• _Aim of the exercise_
Return every line of the records that contains the word "Friday". Case counts.

• _Input rows_
>> begin

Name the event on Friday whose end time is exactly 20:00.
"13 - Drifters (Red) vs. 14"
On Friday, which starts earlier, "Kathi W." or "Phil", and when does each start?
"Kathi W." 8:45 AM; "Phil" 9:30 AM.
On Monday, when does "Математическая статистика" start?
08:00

>> end
>> begin

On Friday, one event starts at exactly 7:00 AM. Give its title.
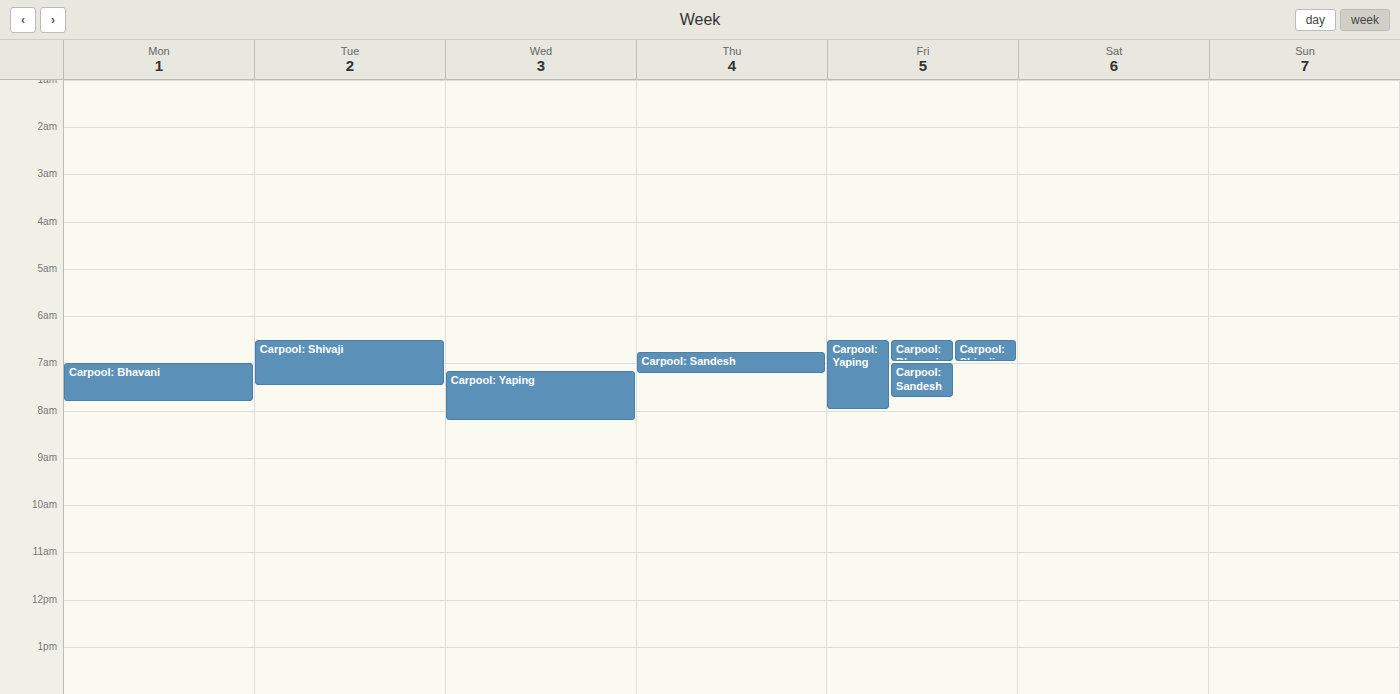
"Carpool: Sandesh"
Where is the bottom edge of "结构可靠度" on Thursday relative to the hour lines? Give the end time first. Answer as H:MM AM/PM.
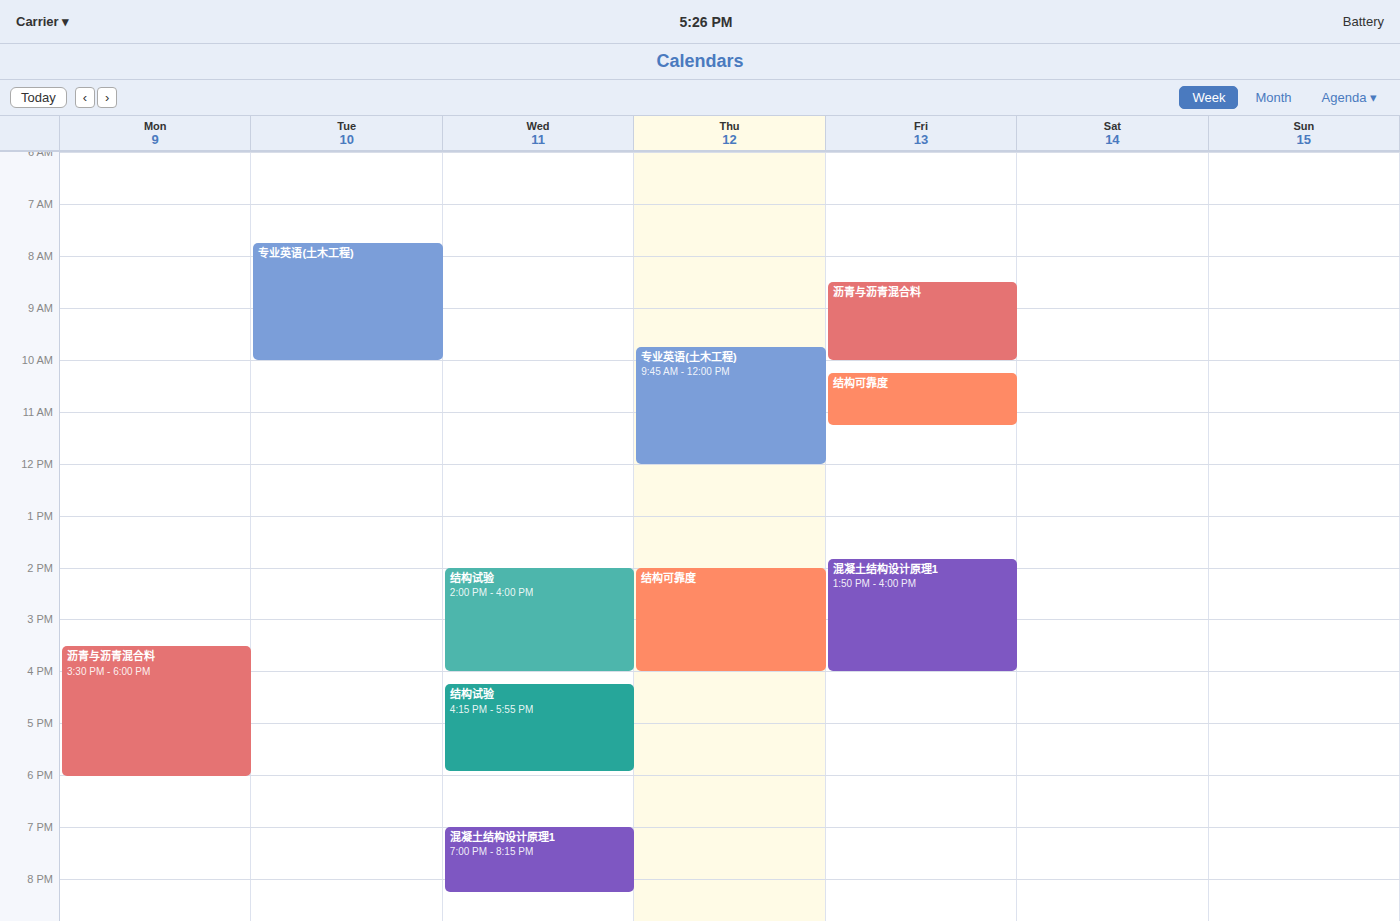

>> end
>> begin

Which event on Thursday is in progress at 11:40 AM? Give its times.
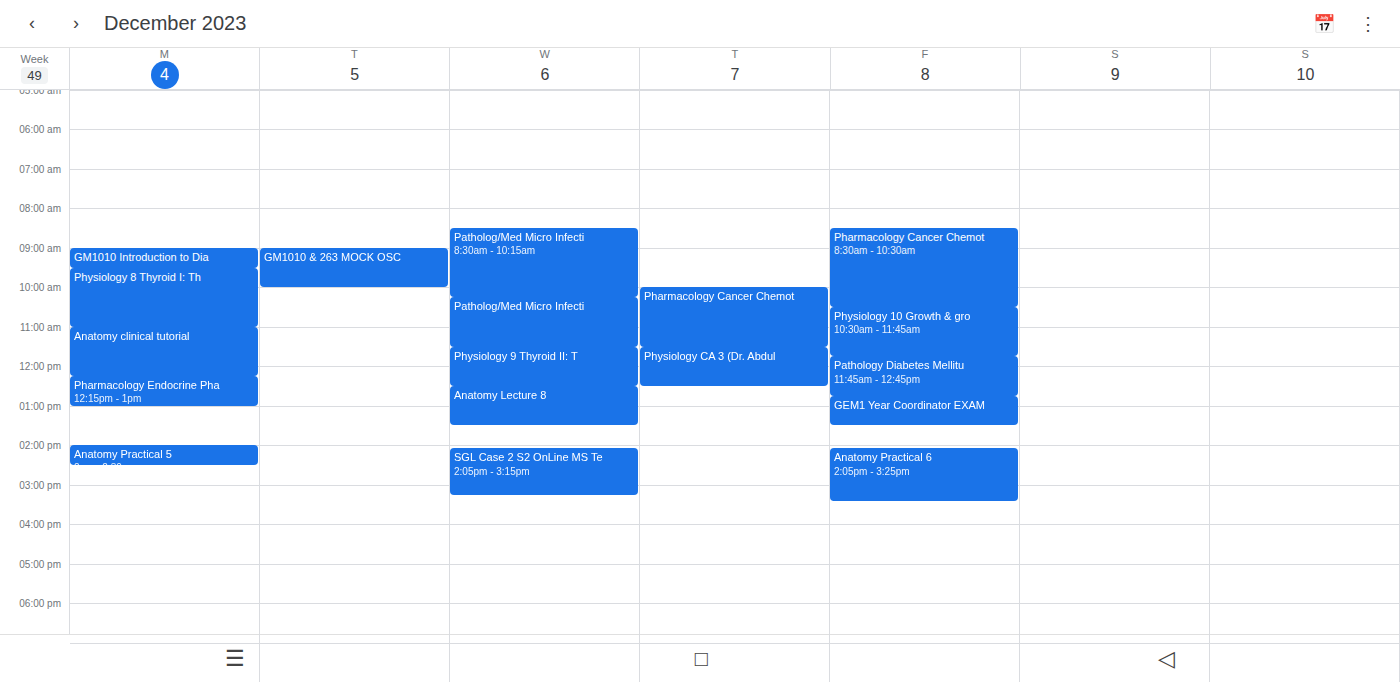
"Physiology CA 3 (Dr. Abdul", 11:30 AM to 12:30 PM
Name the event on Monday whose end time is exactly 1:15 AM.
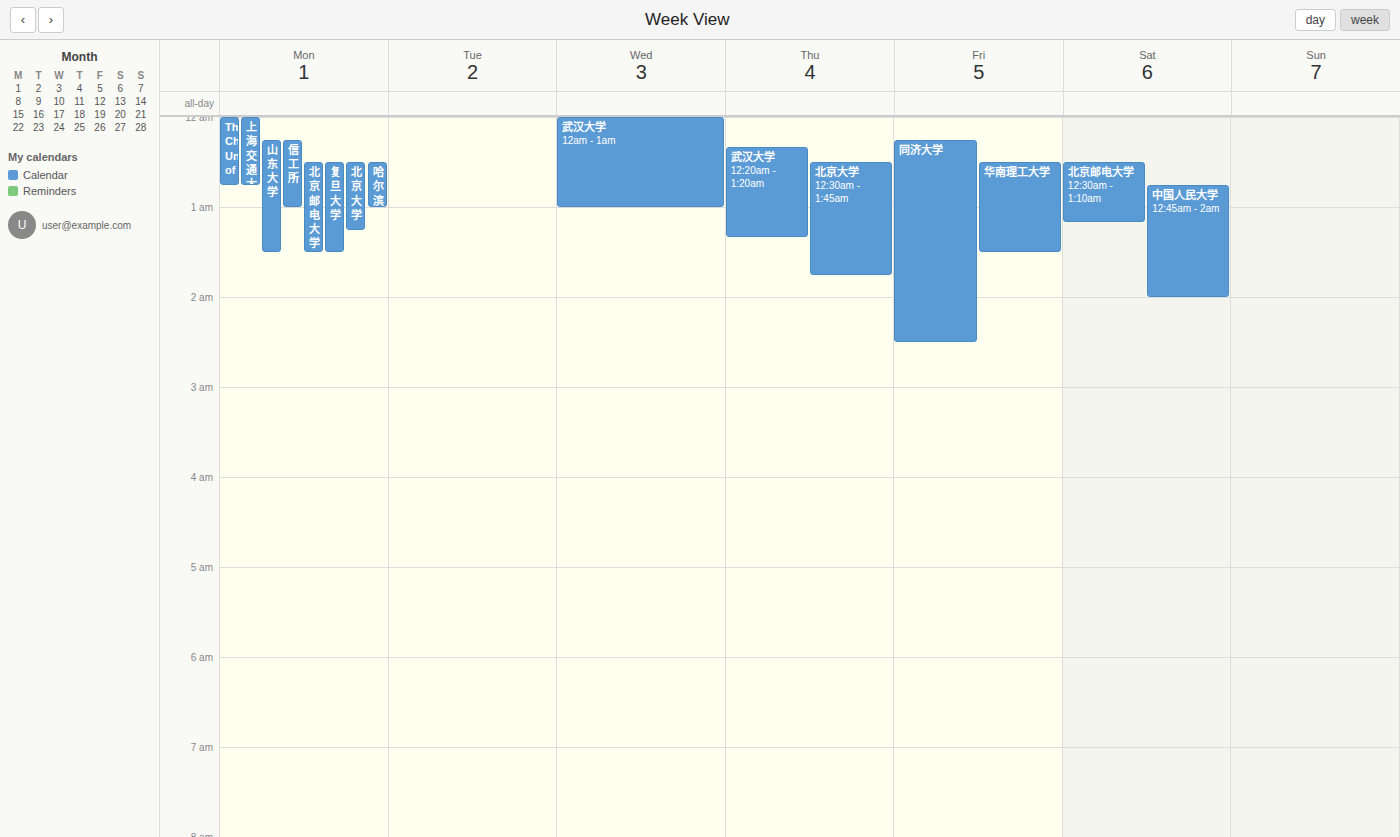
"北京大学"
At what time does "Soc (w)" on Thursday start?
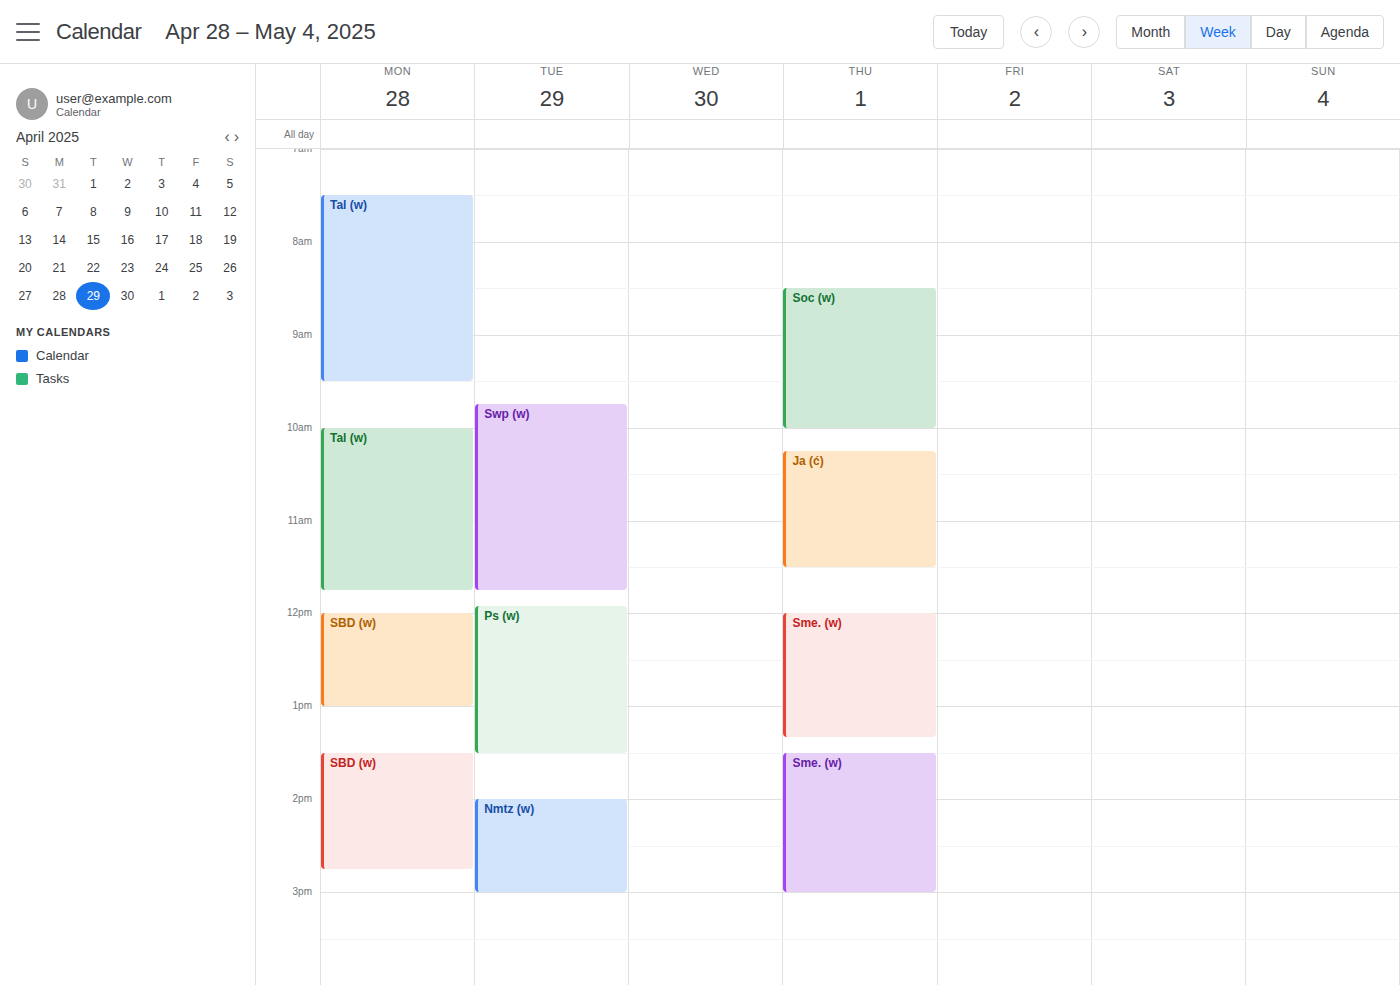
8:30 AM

>> end

• _Solution to the exercise_
Name the event on Friday whose end time is exactly 20:00.
On Friday, which starts earlier, "Kathi W." or "Phil", and when does each start?
On Friday, one event starts at exactly 7:00 AM. Give its title.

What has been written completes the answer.